Nevertheless, once upon it time, we lived upon the world, as though nestled within a fairy tale. It was, as my small son had said to me long ago sitting beside me on a bench in the grass, “If we are a part of Nature, then the bench has to be a part of nature too, and so is the grass.” There was, however, that Greekish fulcrum in both time & space that lifted this simple and naïve world of the peasant and country poet away, which placed those into the picturesque, never to be returned to again. Still, I think, we can indulge in a harmless glimpse backwards. There, we may quickly gaze upon these forgotten, obliterated places where long ago we were (as well when we were not) from moment to moment, step to step, and time to time.

Helpless, helpless

house

There is a place called Ontario. I had been there, long, long ago. In it was a lake and an island. On the island was a cabin. There was no running water, and there was no electricity. This was long ago. For water, visitors to the island walked down the pine needle-covered winding path to the lake with galvanized buckets, and carried them full of water back up to the top. To call this a memory is improper. To call this the ‘past’, too, is improper. Neither the past, as it once was, or—might have been—known, nor memory itself, exists anymore. They have all been smashed on the head of a pin, which formerly stood—the pin, or the head of the pin, in particular—as the image or the metaphor for the opposite or counter-reason for time being stretched out. Which is to say that if it were not ‘stretched out’ then everything that was shall already have been. That was the argument. However the instantaneity, the technological ubiquity of everything all at once, the operational ease with and by which any object or factum or ‘thing’ in the known universe can be summoned digitally by the wizard wands which persons today so commonly wield & possess, this has made the dimensions of time itself as we humans (when we were such) altogether, and if not that, then altogether quite, vanished from the planet.

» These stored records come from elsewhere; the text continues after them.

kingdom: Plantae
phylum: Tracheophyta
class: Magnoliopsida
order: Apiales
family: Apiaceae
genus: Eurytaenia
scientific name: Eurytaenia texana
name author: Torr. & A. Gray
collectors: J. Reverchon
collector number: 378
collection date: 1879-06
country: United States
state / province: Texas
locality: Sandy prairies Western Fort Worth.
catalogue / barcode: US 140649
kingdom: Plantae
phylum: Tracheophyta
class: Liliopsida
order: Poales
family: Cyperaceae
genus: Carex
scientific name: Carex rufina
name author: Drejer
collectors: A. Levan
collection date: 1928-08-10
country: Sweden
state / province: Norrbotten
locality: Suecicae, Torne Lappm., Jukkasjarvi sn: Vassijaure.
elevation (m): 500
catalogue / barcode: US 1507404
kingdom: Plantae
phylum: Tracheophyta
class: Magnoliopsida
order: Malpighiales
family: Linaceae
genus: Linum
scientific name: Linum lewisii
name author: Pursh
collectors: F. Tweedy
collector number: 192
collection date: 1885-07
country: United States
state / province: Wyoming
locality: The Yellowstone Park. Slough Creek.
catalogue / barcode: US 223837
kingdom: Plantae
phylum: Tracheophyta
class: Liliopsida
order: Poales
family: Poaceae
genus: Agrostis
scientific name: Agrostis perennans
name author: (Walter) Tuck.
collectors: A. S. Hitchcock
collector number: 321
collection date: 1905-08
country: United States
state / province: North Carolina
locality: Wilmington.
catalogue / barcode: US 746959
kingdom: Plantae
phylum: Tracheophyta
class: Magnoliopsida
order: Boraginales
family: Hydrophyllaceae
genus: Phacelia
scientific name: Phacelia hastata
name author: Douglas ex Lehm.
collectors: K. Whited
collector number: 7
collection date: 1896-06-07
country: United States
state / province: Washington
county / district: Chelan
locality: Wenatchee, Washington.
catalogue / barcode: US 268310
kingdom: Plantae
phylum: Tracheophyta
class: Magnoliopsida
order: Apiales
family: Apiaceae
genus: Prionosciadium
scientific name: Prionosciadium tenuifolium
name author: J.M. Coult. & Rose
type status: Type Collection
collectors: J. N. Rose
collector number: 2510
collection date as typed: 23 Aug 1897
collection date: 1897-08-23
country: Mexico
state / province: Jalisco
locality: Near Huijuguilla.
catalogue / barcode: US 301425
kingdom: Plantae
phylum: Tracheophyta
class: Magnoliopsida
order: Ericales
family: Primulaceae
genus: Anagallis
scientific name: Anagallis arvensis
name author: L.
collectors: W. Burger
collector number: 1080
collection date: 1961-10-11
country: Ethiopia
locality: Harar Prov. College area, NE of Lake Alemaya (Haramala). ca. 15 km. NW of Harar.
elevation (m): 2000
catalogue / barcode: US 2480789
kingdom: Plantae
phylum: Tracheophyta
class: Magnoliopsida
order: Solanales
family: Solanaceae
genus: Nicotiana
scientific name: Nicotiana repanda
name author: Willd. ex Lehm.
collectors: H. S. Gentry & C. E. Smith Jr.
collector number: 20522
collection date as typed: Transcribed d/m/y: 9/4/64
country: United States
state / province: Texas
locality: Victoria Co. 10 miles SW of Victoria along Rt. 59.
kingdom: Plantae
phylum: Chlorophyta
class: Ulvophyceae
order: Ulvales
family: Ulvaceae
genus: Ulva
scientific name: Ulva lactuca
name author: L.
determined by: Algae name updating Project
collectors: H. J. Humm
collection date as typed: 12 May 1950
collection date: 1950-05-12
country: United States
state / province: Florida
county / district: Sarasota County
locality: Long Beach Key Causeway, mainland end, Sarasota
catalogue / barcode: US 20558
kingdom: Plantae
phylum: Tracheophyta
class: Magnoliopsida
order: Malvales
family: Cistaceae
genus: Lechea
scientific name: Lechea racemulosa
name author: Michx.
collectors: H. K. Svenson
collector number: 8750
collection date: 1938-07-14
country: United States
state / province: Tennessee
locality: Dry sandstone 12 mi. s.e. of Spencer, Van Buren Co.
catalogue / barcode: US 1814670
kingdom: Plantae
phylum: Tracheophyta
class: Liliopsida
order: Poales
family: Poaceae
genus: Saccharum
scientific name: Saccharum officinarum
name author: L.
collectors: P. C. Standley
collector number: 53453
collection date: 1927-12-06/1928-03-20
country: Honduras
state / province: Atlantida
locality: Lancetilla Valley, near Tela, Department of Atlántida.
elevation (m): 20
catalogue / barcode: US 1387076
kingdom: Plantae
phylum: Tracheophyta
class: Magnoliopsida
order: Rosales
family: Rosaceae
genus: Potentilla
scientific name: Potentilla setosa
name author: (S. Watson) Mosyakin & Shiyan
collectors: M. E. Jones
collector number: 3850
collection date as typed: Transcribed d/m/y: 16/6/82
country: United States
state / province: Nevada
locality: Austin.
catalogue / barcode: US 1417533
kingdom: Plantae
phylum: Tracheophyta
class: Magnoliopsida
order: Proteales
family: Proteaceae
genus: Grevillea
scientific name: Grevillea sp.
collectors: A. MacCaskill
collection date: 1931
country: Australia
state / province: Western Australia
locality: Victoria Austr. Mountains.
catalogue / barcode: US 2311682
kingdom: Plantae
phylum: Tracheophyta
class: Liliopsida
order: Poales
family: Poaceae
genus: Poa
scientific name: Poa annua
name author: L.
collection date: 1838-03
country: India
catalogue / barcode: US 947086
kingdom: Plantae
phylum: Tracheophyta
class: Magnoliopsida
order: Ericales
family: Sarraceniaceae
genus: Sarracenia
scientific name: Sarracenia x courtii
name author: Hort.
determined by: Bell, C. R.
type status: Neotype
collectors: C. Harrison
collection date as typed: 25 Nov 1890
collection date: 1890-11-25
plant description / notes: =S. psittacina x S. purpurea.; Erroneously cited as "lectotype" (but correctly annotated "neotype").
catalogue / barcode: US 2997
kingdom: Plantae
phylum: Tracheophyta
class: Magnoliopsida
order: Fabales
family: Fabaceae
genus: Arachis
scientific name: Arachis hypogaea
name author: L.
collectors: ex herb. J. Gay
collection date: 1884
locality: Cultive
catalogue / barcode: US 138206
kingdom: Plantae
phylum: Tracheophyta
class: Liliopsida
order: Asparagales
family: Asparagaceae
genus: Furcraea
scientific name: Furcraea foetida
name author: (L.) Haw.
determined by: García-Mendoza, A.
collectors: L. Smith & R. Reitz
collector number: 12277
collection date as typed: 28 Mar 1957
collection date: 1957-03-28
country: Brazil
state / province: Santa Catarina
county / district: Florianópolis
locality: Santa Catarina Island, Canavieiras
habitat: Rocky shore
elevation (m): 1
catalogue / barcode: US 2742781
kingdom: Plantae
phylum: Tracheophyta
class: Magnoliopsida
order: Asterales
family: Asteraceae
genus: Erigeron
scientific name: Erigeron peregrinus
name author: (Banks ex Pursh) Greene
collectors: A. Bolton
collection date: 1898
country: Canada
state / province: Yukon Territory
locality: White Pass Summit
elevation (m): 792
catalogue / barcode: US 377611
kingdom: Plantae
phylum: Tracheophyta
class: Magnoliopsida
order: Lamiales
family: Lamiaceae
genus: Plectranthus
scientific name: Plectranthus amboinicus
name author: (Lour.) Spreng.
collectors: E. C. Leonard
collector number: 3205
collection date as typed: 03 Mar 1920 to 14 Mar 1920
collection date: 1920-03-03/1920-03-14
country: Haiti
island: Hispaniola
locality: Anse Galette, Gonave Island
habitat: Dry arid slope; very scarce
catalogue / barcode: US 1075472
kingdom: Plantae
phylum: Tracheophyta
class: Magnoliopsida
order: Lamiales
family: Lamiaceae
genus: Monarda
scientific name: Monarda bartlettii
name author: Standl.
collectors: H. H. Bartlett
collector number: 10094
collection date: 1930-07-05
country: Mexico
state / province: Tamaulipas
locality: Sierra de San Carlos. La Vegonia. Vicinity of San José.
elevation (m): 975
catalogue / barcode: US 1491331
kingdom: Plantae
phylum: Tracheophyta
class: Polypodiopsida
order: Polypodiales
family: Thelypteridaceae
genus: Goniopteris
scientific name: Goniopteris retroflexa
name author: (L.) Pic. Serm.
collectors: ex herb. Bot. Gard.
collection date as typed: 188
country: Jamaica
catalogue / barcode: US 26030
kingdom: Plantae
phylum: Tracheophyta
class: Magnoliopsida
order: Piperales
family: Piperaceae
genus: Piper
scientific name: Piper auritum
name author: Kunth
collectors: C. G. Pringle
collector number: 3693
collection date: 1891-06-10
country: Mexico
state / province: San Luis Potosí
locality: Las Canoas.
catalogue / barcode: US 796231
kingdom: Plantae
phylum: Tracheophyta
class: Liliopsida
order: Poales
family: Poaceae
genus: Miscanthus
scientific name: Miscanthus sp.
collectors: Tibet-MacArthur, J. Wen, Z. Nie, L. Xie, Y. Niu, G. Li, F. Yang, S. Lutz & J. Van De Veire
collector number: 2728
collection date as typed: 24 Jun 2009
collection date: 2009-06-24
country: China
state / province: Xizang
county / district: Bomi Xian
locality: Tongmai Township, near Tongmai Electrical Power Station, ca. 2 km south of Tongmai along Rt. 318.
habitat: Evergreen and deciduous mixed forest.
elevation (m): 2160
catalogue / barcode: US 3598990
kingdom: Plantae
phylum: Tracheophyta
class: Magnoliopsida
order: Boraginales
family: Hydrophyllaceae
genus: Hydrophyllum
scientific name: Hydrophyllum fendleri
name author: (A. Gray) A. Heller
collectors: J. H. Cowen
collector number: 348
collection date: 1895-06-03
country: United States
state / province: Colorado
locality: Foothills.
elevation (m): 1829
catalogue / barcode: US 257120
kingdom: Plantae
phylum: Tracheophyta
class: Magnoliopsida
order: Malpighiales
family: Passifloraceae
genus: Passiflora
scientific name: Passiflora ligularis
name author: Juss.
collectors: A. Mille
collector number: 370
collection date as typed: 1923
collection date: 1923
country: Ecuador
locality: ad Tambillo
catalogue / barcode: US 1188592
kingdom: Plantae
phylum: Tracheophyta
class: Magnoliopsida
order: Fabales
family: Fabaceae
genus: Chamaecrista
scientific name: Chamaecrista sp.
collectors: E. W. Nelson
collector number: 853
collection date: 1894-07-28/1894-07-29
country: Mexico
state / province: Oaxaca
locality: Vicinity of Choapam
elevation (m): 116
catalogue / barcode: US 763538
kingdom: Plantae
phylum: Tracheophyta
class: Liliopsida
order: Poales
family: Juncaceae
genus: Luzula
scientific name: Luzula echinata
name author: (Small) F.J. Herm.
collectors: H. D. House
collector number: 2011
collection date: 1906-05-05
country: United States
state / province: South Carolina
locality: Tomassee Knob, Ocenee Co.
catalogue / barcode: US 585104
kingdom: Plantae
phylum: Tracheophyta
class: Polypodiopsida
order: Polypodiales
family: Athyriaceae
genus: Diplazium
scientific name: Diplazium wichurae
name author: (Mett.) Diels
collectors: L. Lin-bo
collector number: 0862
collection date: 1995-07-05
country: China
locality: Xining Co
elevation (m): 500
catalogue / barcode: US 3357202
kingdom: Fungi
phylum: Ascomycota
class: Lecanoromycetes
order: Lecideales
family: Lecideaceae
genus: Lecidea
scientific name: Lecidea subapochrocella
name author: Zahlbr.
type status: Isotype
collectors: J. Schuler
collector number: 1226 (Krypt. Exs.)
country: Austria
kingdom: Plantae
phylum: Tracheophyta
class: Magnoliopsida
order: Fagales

What were once imprecise and fallible and even unreliable memories become data points, scattered across a Cartesian coordinate system, perfectly locatable wherever they be, having no more nor any less value or meaning than any other dot or datum, virtually anywhere in this vast nebula qua network. In sum, the eternity of everything has made our own human living somewhere in the galaxy, this ‘Milky Way’, now pointless, useless, and any remaining nostalgia for the rag and bone complex of life itself is become its own remnant that in its hum-drum biology is only a superfluage which so far can’t be gotten rid of, like other things that once were discarded by hands as ‘excessive’, or ‘obsolete’, or ‘gone past’, or ‘let go’.